The Postal Service in February said Oshkosh Corp. had won a $6 billion contract for tens of thousands of mail-delivery vans, and initially said only 10% of the fleet would be electric. The award bypassed fledgling electric-vehicle specialist Workhorse Group Inc., and it set off complaints from lawmakers about buying a fleet that uses polluting technology.
Other efforts — such as $617 million sought for military installations — would help fortify U.S. government buildings against rising seas, more intense storms and other effects of climate change.
Overall, the Biden administration eyes more than $36 billion in spending to counter climate change, which the White House says would represent a $14 billion increase over fiscal 2021.
The Environmental Protection Agency, which has seen its budget decline by nearly a third over the past decade, would get $11.2 billion — a roughly 21% increase — and would be able to hire more workers, with a 7.4% projected gain in employment at the agency.
Biden also is asking for more money for foreign climate aid, though his request for a $1.2 billion payment to the United Nations Green Climate Fund falls far short of what the U.S. has pledged and what activists have said is necessary.

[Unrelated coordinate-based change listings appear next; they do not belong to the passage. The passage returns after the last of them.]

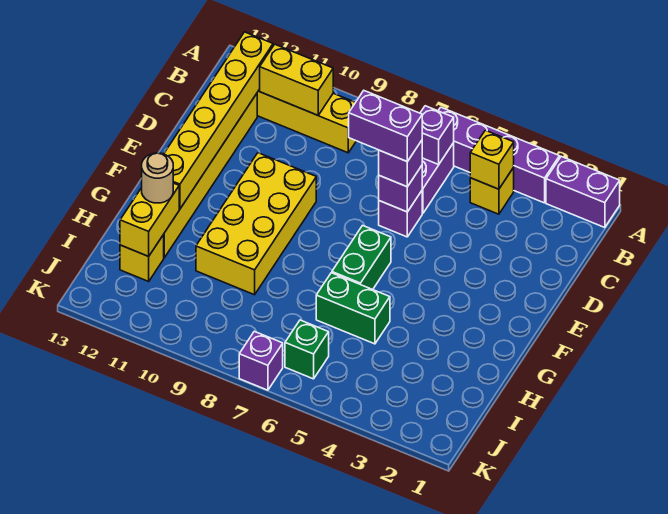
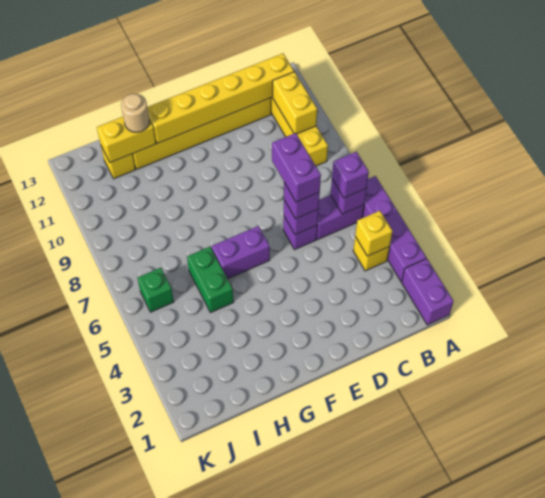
yellow 2x4 brick [196,153,316,295] -> none
green 1x2 brick [332,226,391,290] -> purple 1x2 brick [212,226,270,279]
purple 1x1 brick [239,331,283,390] -> purple 1x1 brick moved to [332,152,369,198]

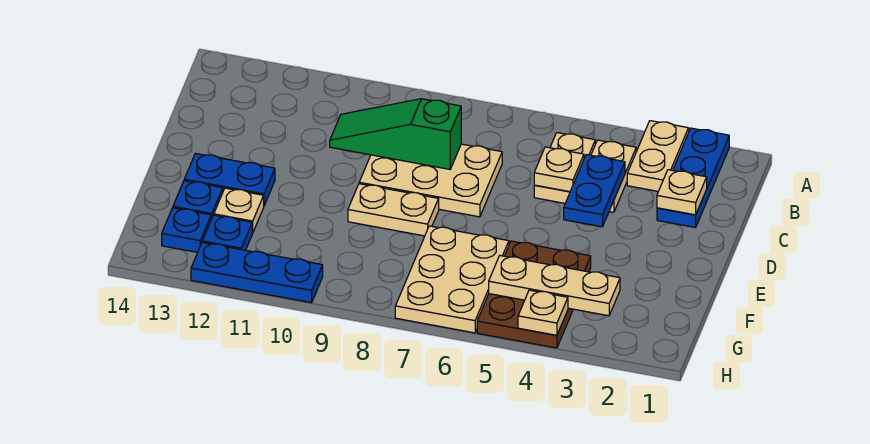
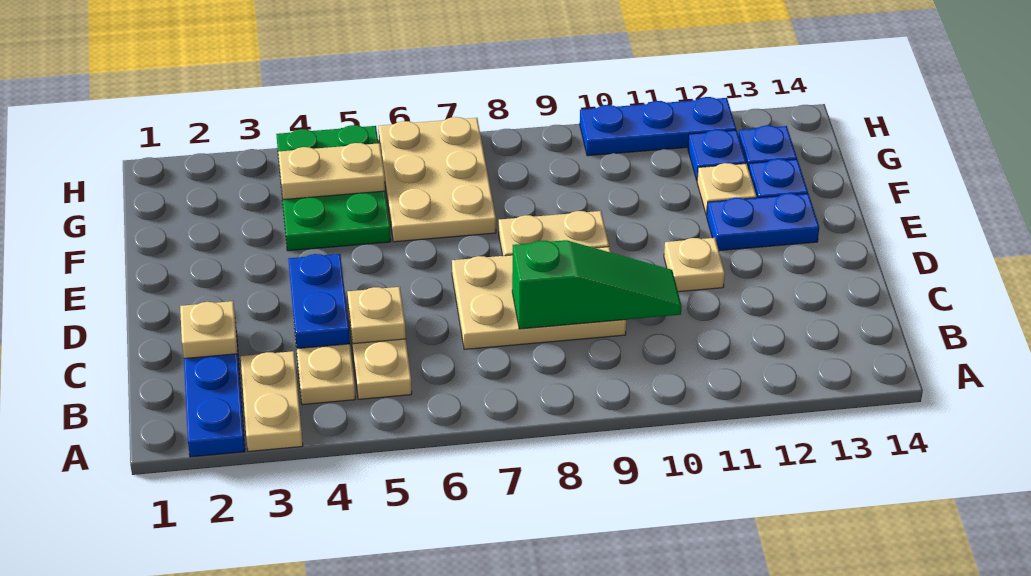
brown 2x3 plate [477,241,591,348] -> green 2x3 plate [276,125,391,251]
tan 1x3 plate [489,256,620,316] -> tan 1x2 plate [278,143,385,200]
tan 1x1 plate [518,290,568,335] -> tan 1x1 plate moved to [664,238,725,292]

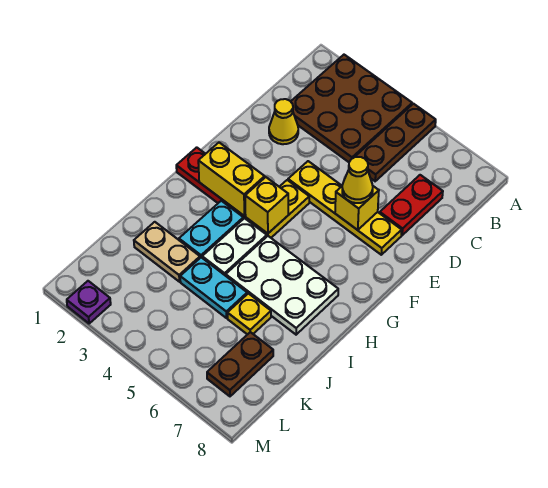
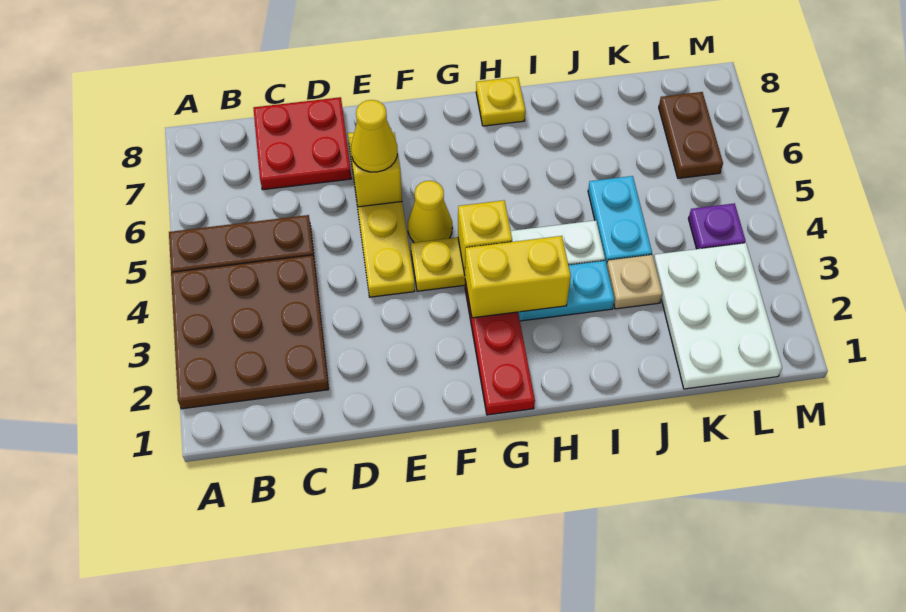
red 1x2 plate [380,175,443,235] -> red 2x2 plate [253,97,352,190]
yellow 1x1 cone [269,99,298,144] -> yellow 1x1 cone moved to [408,181,452,243]
yellow 1x2 brick [198,143,265,216] -> yellow 1x2 brick turned to [465,236,571,318]
white 2x3 plate [226,236,338,335] -> white 2x3 plate moved to [654,243,782,389]
tan 1x2 plate [134,222,200,282] -> tan 1x1 plate [607,255,662,309]
yellow 1x1 plate [227,293,271,335] -> yellow 1x1 plate moved to [476,77,525,126]
brown 1x2 plate [207,332,273,396] -> brown 1x2 plate turned to [659,92,723,178]
purple 1x1 plate [67,281,111,324] -> purple 1x1 plate moved to [688,203,746,249]

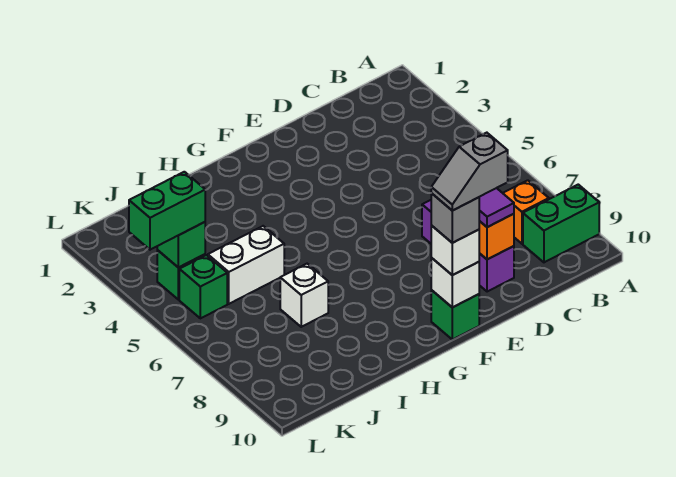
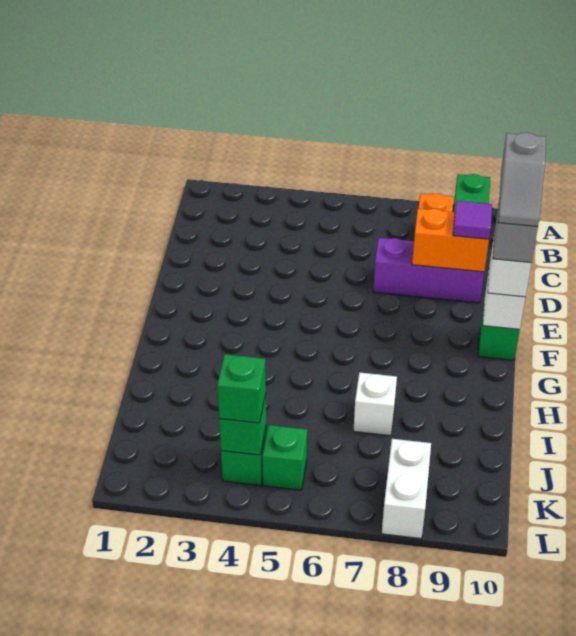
white 1x2 brick [208,226,284,304] -> white 1x2 brick moved to [382,439,431,539]
green 1x2 brick [129,172,205,250] -> green 1x1 brick [217,354,266,423]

Six years ago, the U.S. pledged to dole $3 billion to the fund that helps developing nations shift to clean energy and deal with the impacts of climate change, but only a third of that was sent before former President Donald Trump halted payments.
Retroactive Capital Gains Tax Hike
On the tax front, the biggest surprise in Biden's proposal is that he assumes an increase in the capital gains rate would be retroactive to April 2021. This would prevent wealthy people from quickly selling off their assets before the end of the year to avoid the hike.
Most of the other increases, if approved by Congress, would start on January 1, 2022, according a senior administration official.
Biden's budget proposes to roll back most of the Trump cuts on the corporate and international side of the tax code, including bringing the corporate rate back to 28% and the top individual rate back to 39.6%.
The proposal allows many temporary Trump tax cuts for individuals and families to simply expire, as they're already slated to do after the year 2025. But doing so amounts to something of a budgetary gimmick, as it allows Biden to bank the savings from higher tax rates snapping back in place on families making less than $400,000 per year — something he's vowed not to let happen.